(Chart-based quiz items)
☆ ☆ ☆ ☆

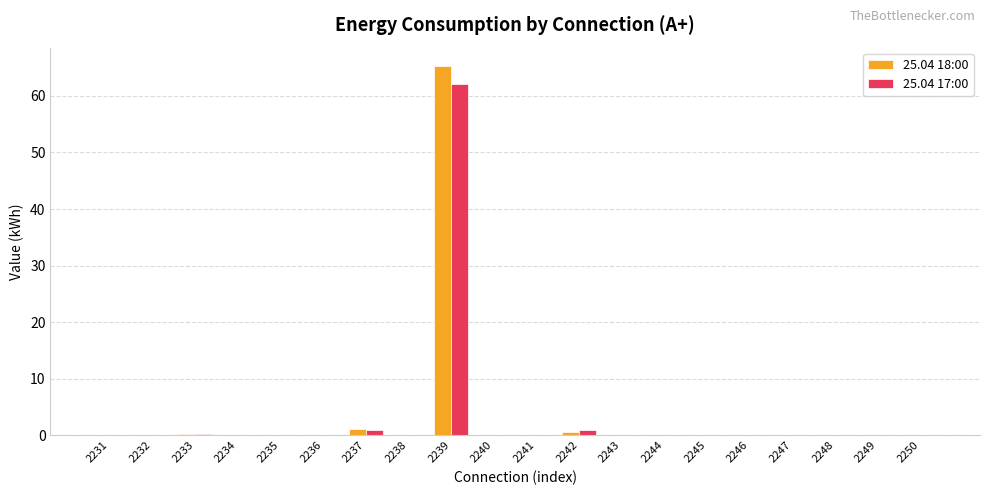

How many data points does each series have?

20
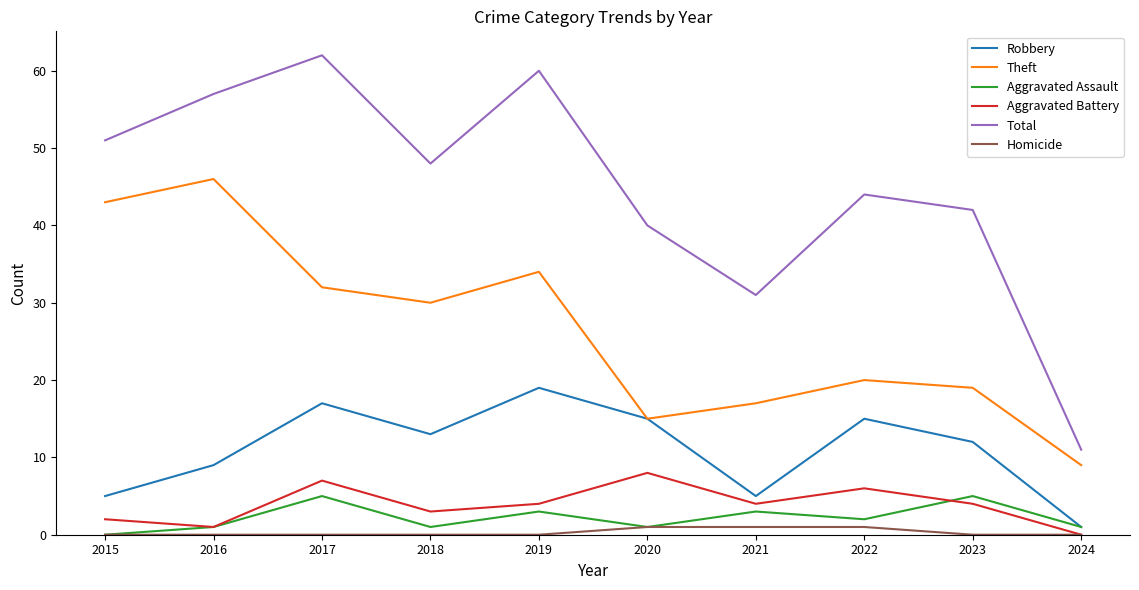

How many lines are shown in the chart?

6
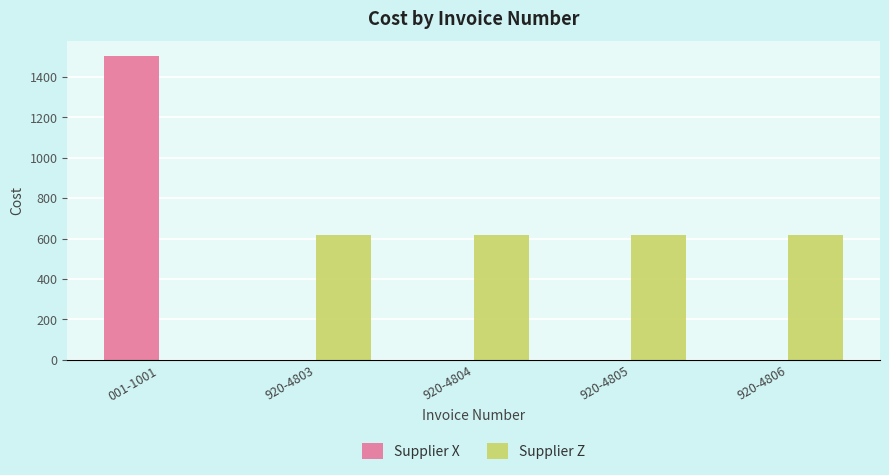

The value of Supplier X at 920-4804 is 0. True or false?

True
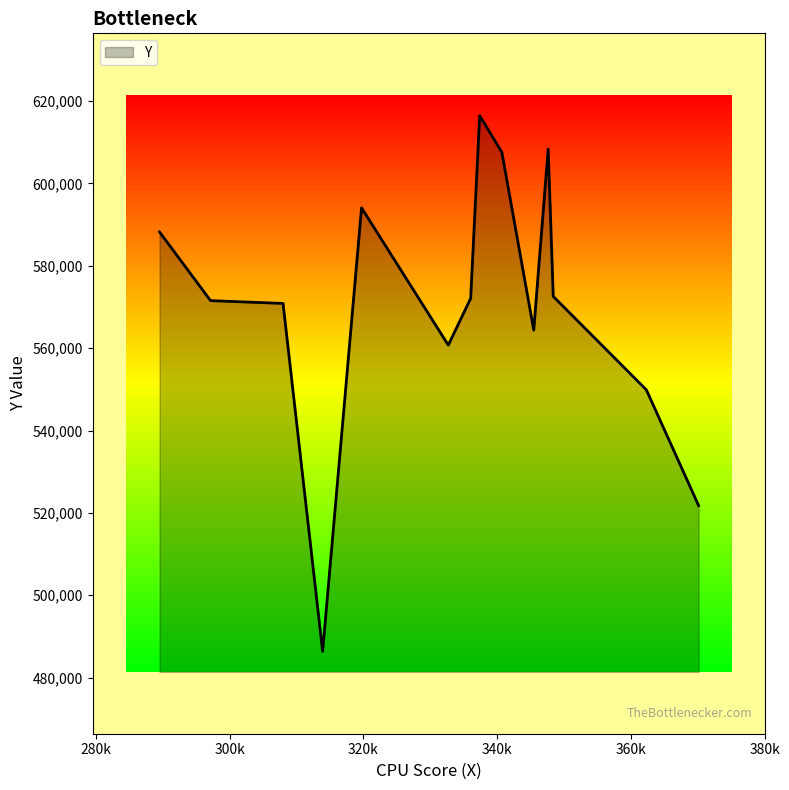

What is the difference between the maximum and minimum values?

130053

☆ ☆ ☆ ☆

### [Required work]
Rewrite the items above, changing every "How many" to "What number of" and keeping everything else the same. Omit the pictures from your version.

### [Solution below]
What number of data points does each series have?

20

What number of lines are shown in the chart?

6

The value of Supplier X at 920-4804 is 0. True or false?

True

What is the difference between the maximum and minimum values?

130053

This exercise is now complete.